General All Permutations - Backtracking / Additional States

I get the preference to stick to the template but it just seems a little too verbose. I read some of the solutions in the comments here and feel they are not quite optimal because they are either creating a bunch of new strings (since strings are immutable) or they do an extra linear scan. I came up with this solution and it helped me better understand the backtracking approach. It keeps the memory usage low by turning the input string into a list which is used by the recursive function to swap elements to create a different permutation. The int step variable is used as an indicator of the number of letters that have been selected and so we start the for-loop from the step int instead of 0.

def permutations(letters: str) -> List[str]:
    def dfs_backtrack(step: int, perm: List[str]):
        if step == len(perm):
            result.append(''.join(perm))
        else:
            for i in range(step, len(perm)):
                perm[i], perm[step] = perm[step], perm[I]
                dfs_backtrack(step + 1, perm)
                perm[i], perm[step] = perm[step], perm[I]
    result = []
    dfs_backtrack(0, list(letters))
    return result

C++ solution using less memory as we can mark characters as used, rather than having more memory… Also avoids copying of the string recursively down the call chain, so can pass by reference. i.e. Using push/pop and resetting the used letters.

void pm(int idx, std::string& letters, std::string& path, std::vector<std::string>& res) {
    
    if (idx == letters.size()) {
        res.push_back(path);
        return;
    }
    
    for( int i = 0; i < letters.size(); ++i ) {
        char c = letters[i];
        if(c!='*') {
            path.push_back(c);
            letters[i]='*';
            pm(idx+1, letters, path, res);
            letters[i]=c;
            path.pop_back();
        }
    }
}

std::vector<std::string> permutations(std::string letters) {
    std::vector<std::string> res;
    std::string path;
    pm(0, letters, path, res);
    return res;
}

Javascript solution without used array:

function dfsHelper(n, path, res) {
if (n.length === 0) {
res.push(path.join(“”));
return;
}

for(let i=0; i<n.length; i++) {
    path.push(n[i]);
    let filtered = n.filter(element=> {
        return element !== n[i];
    })
    dfsHelper(filtered, path, res);
    path.pop();   
}

}

function permutations(letters) {
let res=;
dfsHelper(letters.split(“”), , res)
return res;
}

Another possible solution using a set to keep track of letters:

def permutations(letters: str) -> List[str]:
    res = []

    def dfs(path, seen=set()):
        if len(path) == len(letters):
            res.append("".join(path))
            return

        for letter in letters:
            if letter not in seen:
                path.append(letter)
                seen.add(letter)
                dfs(path, seen)
                path.pop()
                seen.discard(letter)

    dfs([])
    return res

There was a huge typo in my previous comment.

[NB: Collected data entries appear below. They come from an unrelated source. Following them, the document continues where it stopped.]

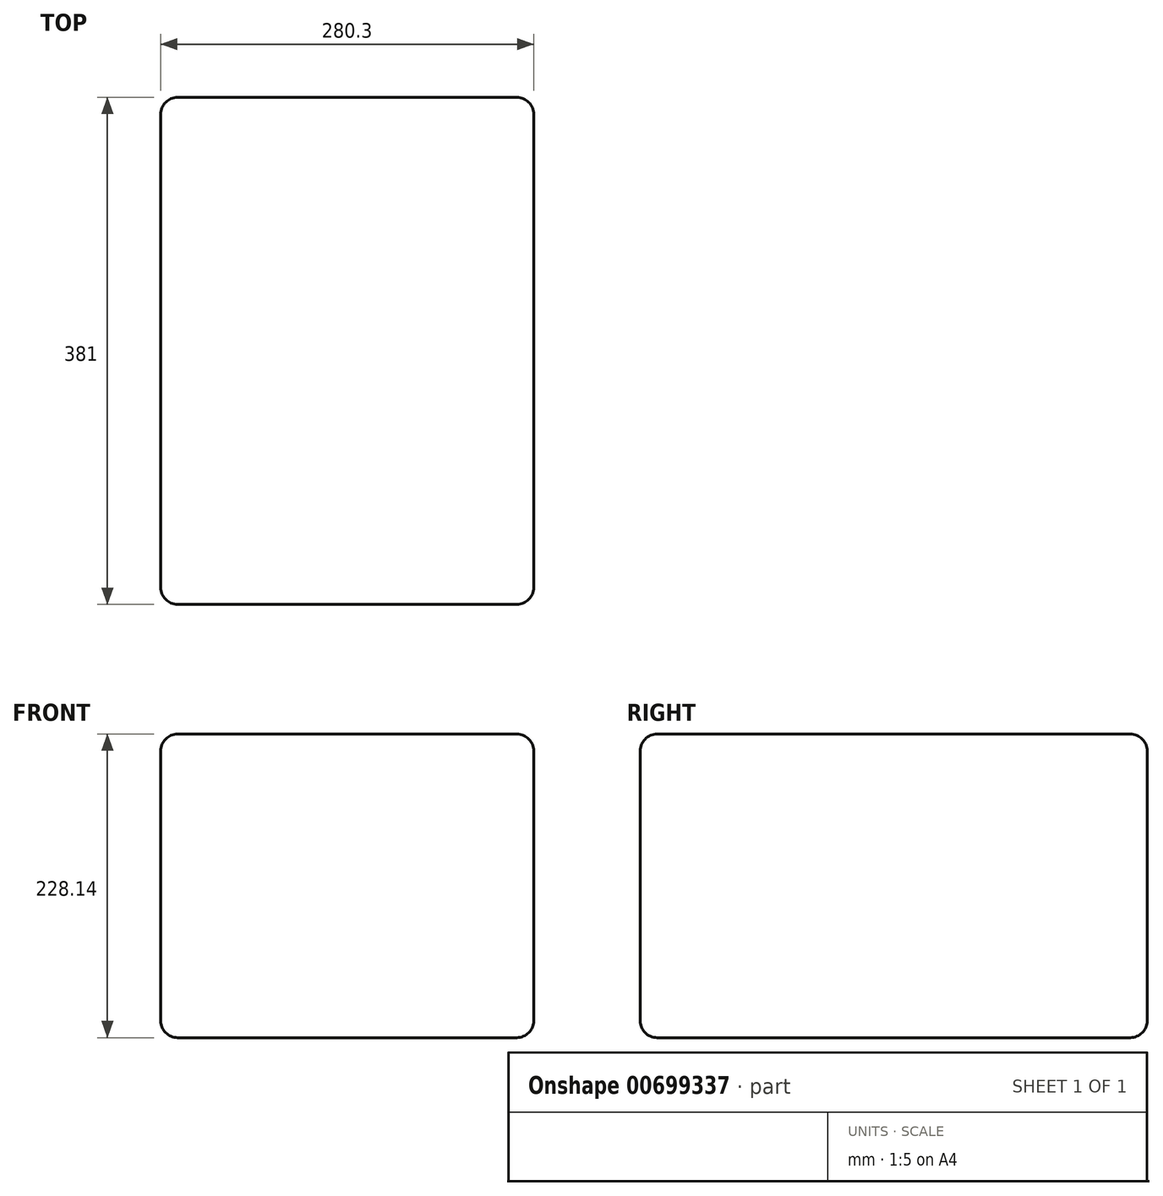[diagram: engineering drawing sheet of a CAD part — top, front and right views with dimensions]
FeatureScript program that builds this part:
annotation { "Feature Type Name" : "Feature", "Feature Type Description" : "" }
export const myFeature = defineFeature(function(context is Context, id is Id, definition is map)
    precondition{}
    {
        {
            var Q0;
            Q0=qCreatedBy(makeId("Front.planeOp"),FACE);
            var sketch = newSketch(context, id + "F0", { "sketchPlane" : qUnion([Q0])});
            skLineSegment(sketch, "E0.bottom", {"start": v(140.15, -114.07) * mm, "end": v(-140.15, -114.07) * mm});
            skLineSegment(sketch, "E0.top", {"start": v(140.15, 114.07) * mm, "end": v(-140.15, 114.07) * mm});
            skLineSegment(sketch, "E0.left", {"start": v(140.15, -114.07) * mm, "end": v(140.15, 114.07) * mm});
            skLineSegment(sketch, "E0.right", {"start": v(-140.15, -114.07) * mm, "end": v(-140.15, 114.07) * mm});
            skPoint(sketch, "E0.middle", {"position": v(0, 0) * mm});
            skSolve(sketch);
        }
        {
            var Q0;
            Q0=makeQuery(id+"F0.imprint","IMPRINT",FACE,{"disambiguationData":[TD([[makeQuery(id+"F0.imprint","IMPRINT",EDGE,{"derivedFrom":sQuery(id+"F0.wireOp",EDGE,"E0.bottom")}),-1.0]])]});
            extrude(context, id + "F1", {"entities" : qUnion([Q0]), "depth" : 381 * mm, "offsetDistance" : 25.4 * mm});
        }
        {
            var Q0;
            Q0=makeQuery(id+"F1.opExtrude","CAP_EDGE",EDGE,{"disambiguationData":[OSD([sQuery(id+"F0.wireOp",EDGE,"E0.top")])],"isStart":false});
            fillet(context, id + "F2", {"entities" : qUnion([Q0]), "radius" : 12.7 * mm, "tangentPropagation" : true, "allowEdgeOverflow" : false});
        }
        {
            var Q0;
            Q0=makeQuery(id+"F1.opExtrude","SWEPT_EDGE",EDGE,{"disambiguationData":[OSD([sQuery(id+"F0.wireOp",EDGE,"E0.top"),sQuery(id+"F0.wireOp",EDGE,"E0.left")])]});
            var Q1;
            Q1=makeQuery(id+"F1.opExtrude","CAP_EDGE",EDGE,{"disambiguationData":[OSD([sQuery(id+"F0.wireOp",EDGE,"E0.top")])],"isStart":true});
            var Q2;
            Q2=makeQuery(id+"F1.opExtrude","SWEPT_EDGE",EDGE,{"disambiguationData":[OSD([sQuery(id+"F0.wireOp",EDGE,"E0.top"),sQuery(id+"F0.wireOp",EDGE,"E0.right")])]});
            fillet(context, id + "F3", {"entities" : qUnion([Q0, Q1, Q2]), "radius" : 12.7 * mm, "tangentPropagation" : true, "allowEdgeOverflow" : false});
        }
        {
            var Q0;
            Q0=makeQuery(id+"F1.opExtrude","CAP_EDGE",EDGE,{"disambiguationData":[OSD([sQuery(id+"F0.wireOp",EDGE,"E0.bottom")])],"isStart":true});
            fillet(context, id + "F4", {"entities" : qUnion([Q0]), "radius" : 12.7 * mm, "tangentPropagation" : true, "allowEdgeOverflow" : false});
        }
        {
            var Q0;
            Q0=makeQuery(id+"F1.opExtrude","CAP_EDGE",EDGE,{"disambiguationData":[OSD([sQuery(id+"F0.wireOp",EDGE,"E0.right")])],"isStart":true});
            fillet(context, id + "F5", {"entities" : qUnion([Q0]), "radius" : 12.7 * mm, "tangentPropagation" : true, "allowEdgeOverflow" : false});
        }
    });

If anyone is curious O(n*(n!)) = O((n+1)(n!)) = O((n+1)!). So we can write the time complexity is O((n+1)!).

def permutations(letters: str) -> List[str]:
    rst = []
    def dfs(cur_path, visited):
        if len(cur_path) == len(letters):
            rst.append(''.join(cur_path))
            return
        for letter in letters:
            if letter in visited:
                continue
            cur_path.append(letter)
            visited.add(letter)
            dfs(cur_path, visited)
            visited.remove(cur_path.pop())
    dfs([], set())
    return rst

The space complexity should be O(n) isn’t it? At any time only n recursive call, used array take n, path take maximum n, why space complexity is O(n! * n)?